Earlier this week, officials from the Association of Southeast Asian Nations (ASEAN), along with China in its quality of a partner country, unveiled a plan of action to tackle gambling-associated criminal activity in the region. The United Nations Office on Drugs and Crime (UNODC) supported the agreement.
The plan mentioned above, called “Regional Cooperation Roadmap to Address Transnational Organized Crime and Trafficking in Persons Associated with Casinos and Scam Operations in Southeast Asia”, was presented in Thailand. It features 30 specific actions agreed upon among the partners who signed the deal that are aimed at addressing transnational organized crime and trafficking in individuals linked to casino gambling and scam operations.
Some of the measures that have been announced as part of the plan, include the revision and enhancement of regulatory and legislative frameworks that govern the process of licensing, operations, and provision of various entertainment industries, including gaming, casinos, and online betting. Other technologies and establishments that are considered at risk of being used to help transnational criminal organizations, such as cybercrime, are also targeted by the ASEAN agreement.
As part of the aforementioned agreement, it is proposed that the countries in the Southeast Asian region and China set up mechanisms to review casino investors’ profiles, including profiles of people who invest in junket operations and online platforms, and special economic zones. Furthermore, the measures would have to determine whether there are any associations with organized crime have been established and also determine beneficial ownership.
Scams and Casino Operations Linked to Organized Crime Become Serious Issue in Southeast Asia and the Pacific
The “Regional Cooperation Roadmap” recommends that the parties who signed the agreement should make further investments in improving technological and financial literacy, especially in communities most likely to be targeted by criminal groups linked to scam operations and casino gambling.
Such operations are currently recognized as a significant and growing problem in the Southeast Asian region because they have managed to set up extremely fine-tuned online scam operations aimed at defrauding people all over the world and have used victims of human trafficking for performing various crimes. As explained by Jeremy Douglas, the representative for Southeast Asia and the Pacific region, trafficking in persons associated with scams and casinos operated by criminal organizations has proliferated there, especially in the Mekong region.

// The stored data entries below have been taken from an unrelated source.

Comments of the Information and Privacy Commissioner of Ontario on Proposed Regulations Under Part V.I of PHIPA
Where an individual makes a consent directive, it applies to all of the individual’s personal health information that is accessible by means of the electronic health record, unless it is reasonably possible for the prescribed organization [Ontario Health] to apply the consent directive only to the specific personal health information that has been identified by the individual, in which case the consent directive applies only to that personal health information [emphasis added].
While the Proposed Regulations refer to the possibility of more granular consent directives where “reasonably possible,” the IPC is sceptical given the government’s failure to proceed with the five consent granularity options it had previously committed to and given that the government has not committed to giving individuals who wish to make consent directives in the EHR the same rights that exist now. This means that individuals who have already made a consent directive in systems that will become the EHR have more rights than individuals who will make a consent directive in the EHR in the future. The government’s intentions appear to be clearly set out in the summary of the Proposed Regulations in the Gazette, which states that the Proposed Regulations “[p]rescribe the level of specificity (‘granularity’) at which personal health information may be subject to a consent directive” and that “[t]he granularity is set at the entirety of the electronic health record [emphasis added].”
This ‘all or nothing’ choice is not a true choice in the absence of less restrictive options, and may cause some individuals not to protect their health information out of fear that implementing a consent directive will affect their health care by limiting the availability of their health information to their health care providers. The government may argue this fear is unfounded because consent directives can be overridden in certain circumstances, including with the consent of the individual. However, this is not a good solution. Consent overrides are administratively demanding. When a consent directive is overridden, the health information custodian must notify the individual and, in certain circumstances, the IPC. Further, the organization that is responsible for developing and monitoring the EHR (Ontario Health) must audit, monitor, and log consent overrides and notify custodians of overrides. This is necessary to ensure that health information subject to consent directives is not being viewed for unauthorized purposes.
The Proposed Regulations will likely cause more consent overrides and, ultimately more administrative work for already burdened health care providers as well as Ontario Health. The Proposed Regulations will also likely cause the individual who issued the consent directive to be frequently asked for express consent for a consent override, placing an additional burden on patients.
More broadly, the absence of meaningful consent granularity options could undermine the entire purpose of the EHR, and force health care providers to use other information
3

So far, major organized crime groups have managed to establish quite substantial criminal operations in Cambodia, Myanmar, Laos, and other countries in the area, and have been taking advantage of the special economic zone infrastructure and unemployment, along with the already existing casino operations there. As acknowledged by the plan, by its nature, transnational organised crime and human trafficking linked to scams and casinos cannot be addressed in an efficient manner by each of the countries in the region on their own. A more coordinated, comprehensive, targeted, and regional approach was needed to deal with the issue.
The last few years have seen China establish a number of bilateral agreements with nations in Southeast Asia aimed at boosting cooperation in fighting cross-border illegal activities associated with gambling. Earlier in September, the Chinese Minister of Public Security – Wang Xiaohong – and his Vietnamese counterpart – General To Lam – signed a memorandum of understanding (MoU) on bilateral cooperation in combatting unlawful cross-border gambling services.